Beyond hills and streams
Gorkhas Imagined presents the full range of Rai's works, and firmly displays why he is such an influential figure in contemporary Nepali literature. His short stories capture the daily nuances of the lives and livelihoods of midhill Nepalis since the second half of the 20th century, and present an enthralling view into Nepali lives. Here, they grapple with universal human problems of existence, meaning and truth, playing them out within the social context of the Nepali hills – perhaps best captured by three stories, 'Ghosh Babu', 'The Ordinariness of a Day,' and 'The Storm Raged All Night Long'. The plots are largely trivial and the characters predictable, but both compliment the nonchalant and ordinary reality of the central Himalayan midhills, where glimpses of a greater truth can occasionally gleamed. The narrator in 'The Ordinariness of a Day' poignantly summarises many a life in the hills when he says, 'He stays alive now only because of life's compulsions.'

Rai's Nepal extends well beyond the Nepal's frontiers (within which he never lived) to capture something of a pan-Nepali identity, in which dislocation and a constant tussle with nature are evident. From the Darjeeling Hills, Rai captures the experiences of Nepali migrants and their descendants as they try to establish themselves in foreign settings, vignettes that provide the context for the Nepali people's history from two centuries ago to the present. More than perhaps anything else, the semi-nomadic and transitory nature of Nepali midhill life shines through in these stories. Whether the narratives follow Nepalis moving to follow a family member's military posting ('Jaar'), a traveller's experience at a rest spot ('Kheer'), or the Nepali exodus from Burma ('Jaimaya Alone Arrived at Likhapani', the translation of which first appeared in Himal) – Rai's people are always moving, always looking for a home, and always trying to survive.

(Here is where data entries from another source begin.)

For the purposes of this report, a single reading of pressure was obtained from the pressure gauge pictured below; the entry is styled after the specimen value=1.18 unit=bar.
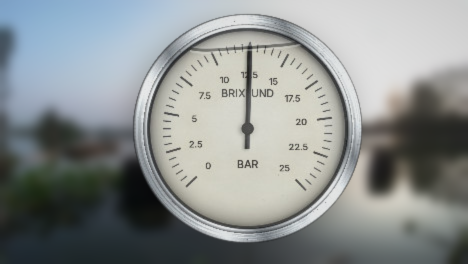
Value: value=12.5 unit=bar
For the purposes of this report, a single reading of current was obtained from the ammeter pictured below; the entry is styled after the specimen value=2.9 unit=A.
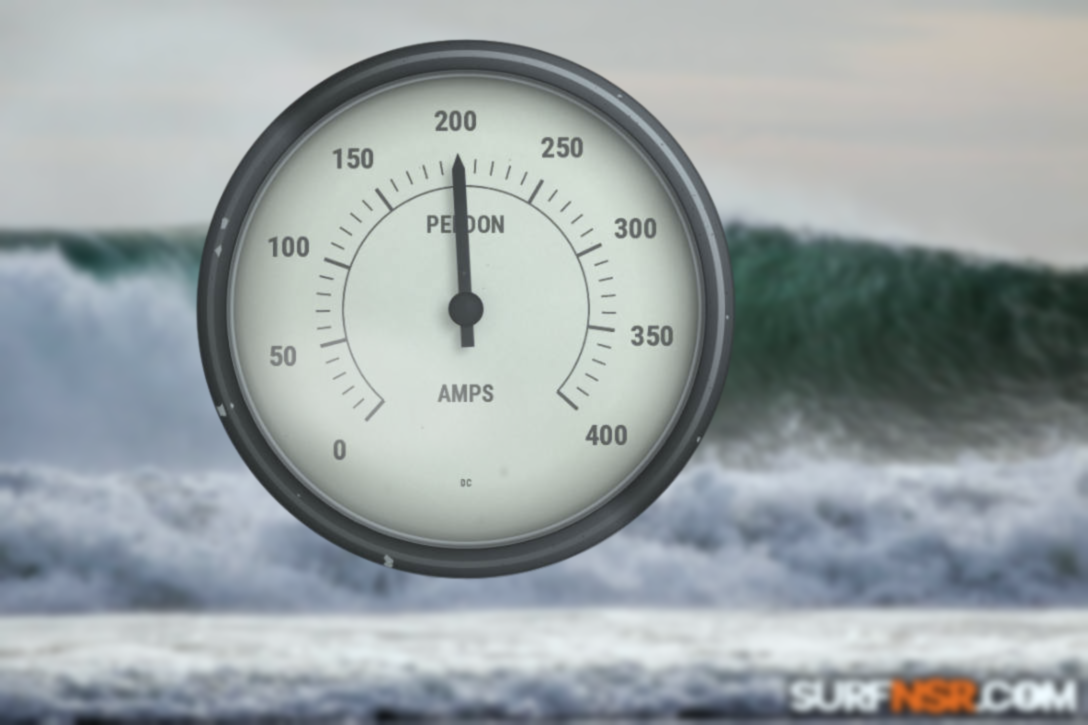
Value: value=200 unit=A
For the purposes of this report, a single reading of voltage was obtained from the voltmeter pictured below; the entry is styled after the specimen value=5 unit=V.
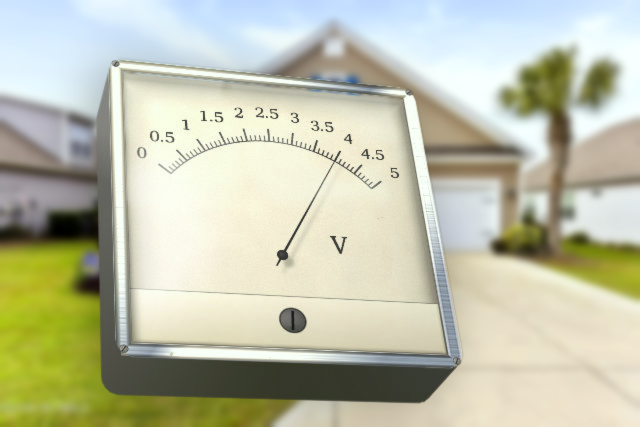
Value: value=4 unit=V
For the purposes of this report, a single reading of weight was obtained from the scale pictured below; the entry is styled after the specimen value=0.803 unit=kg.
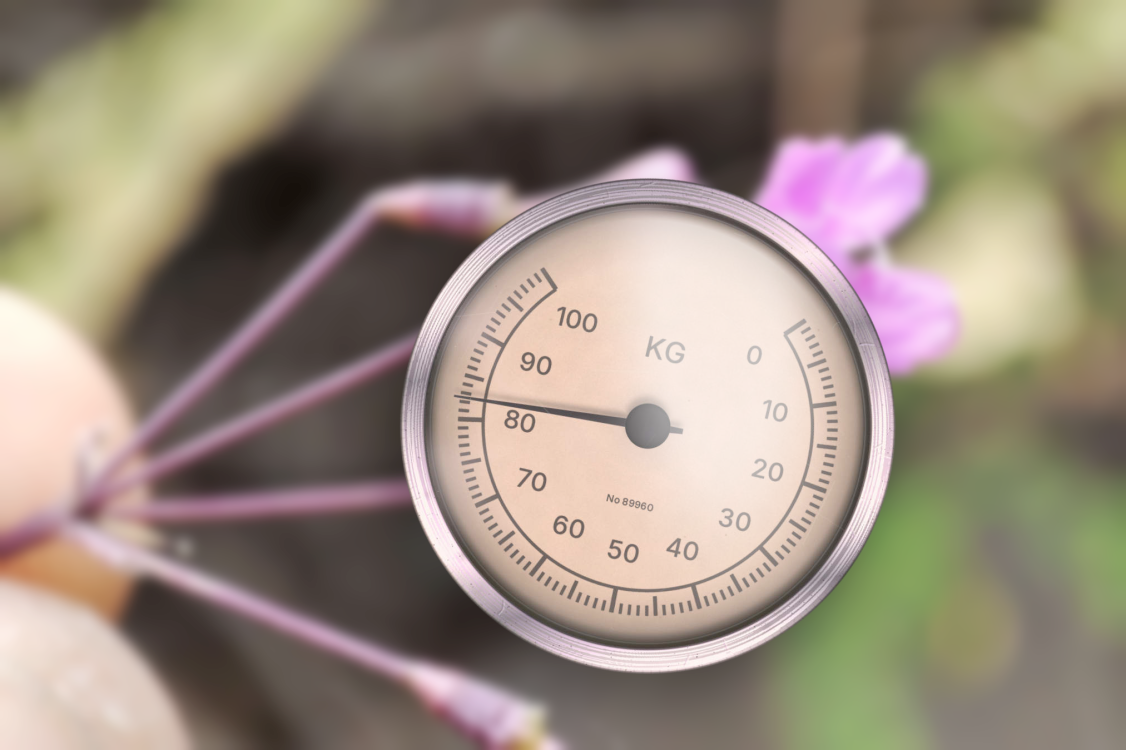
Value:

Today's 'Nepal' stretches beyond the Darjeeling Hills to the hot plains of West Asia and the jungles of Malaysia, to the urbanscapes of New York, London and Tokyo. Rai goes a step further, too: his Nepaliness does not relate to a country, but is rather an identity that distinguishes him as part of a scattered Indian minority.

In one particularly well-crafted essay, 'Indian Nepali Nationalism and Nepali Poetry', the author displays a remarkable understanding of identity and language in the role of nation-building. In this, Rai shows an inherent Indian patriotism combined with a keen sense of his Nepali heritage. This level of understanding carries forward into the next essay, 'Hills and Streams', in which he attempts to express his feelings towards his heritage through a more poetic narrative that relies upon Leela Lekhan. Tackling the homecoming of one Nepali migrant who chooses to stay in a hotel rather than his own home, Rai writes:

He lives in a hotel, he does not have his own home. Now he finds it insipid and hollow compared with the house of his own race, which stands wide and tall before him.
'It won't fall down, this house!'  he says.

Ultimately, Rai's Nepal is a specific identity forged in the hills of Darjeeling. As such, these stories talk of the people of the hills and valleys, while rarely relating to the plains. The selections of stories presented in this collection are specific to certain ethnic and social groups, and seldom touch upon the more excluded groups – those who nonetheless comprise the silent voices of a vast majority of people in the central Himalayan midhills and the adjacent plains. This is not a criticism of Rai's writing, but rather an acknowledgement of the inherent problems in writing about Nepali-speakers, whether within Nepal or in the diaspora. As a Nepali writer from Darjeeling, Rai remains true to his 'expatriate' Nepali identity, but concurrently holds no obligation to be true to Nepal's own Nepali identity.

~ Pranab Man Singh is a freelance writer and a co-proprietor of Quixote's Cove, a bookshop in Kathmandu.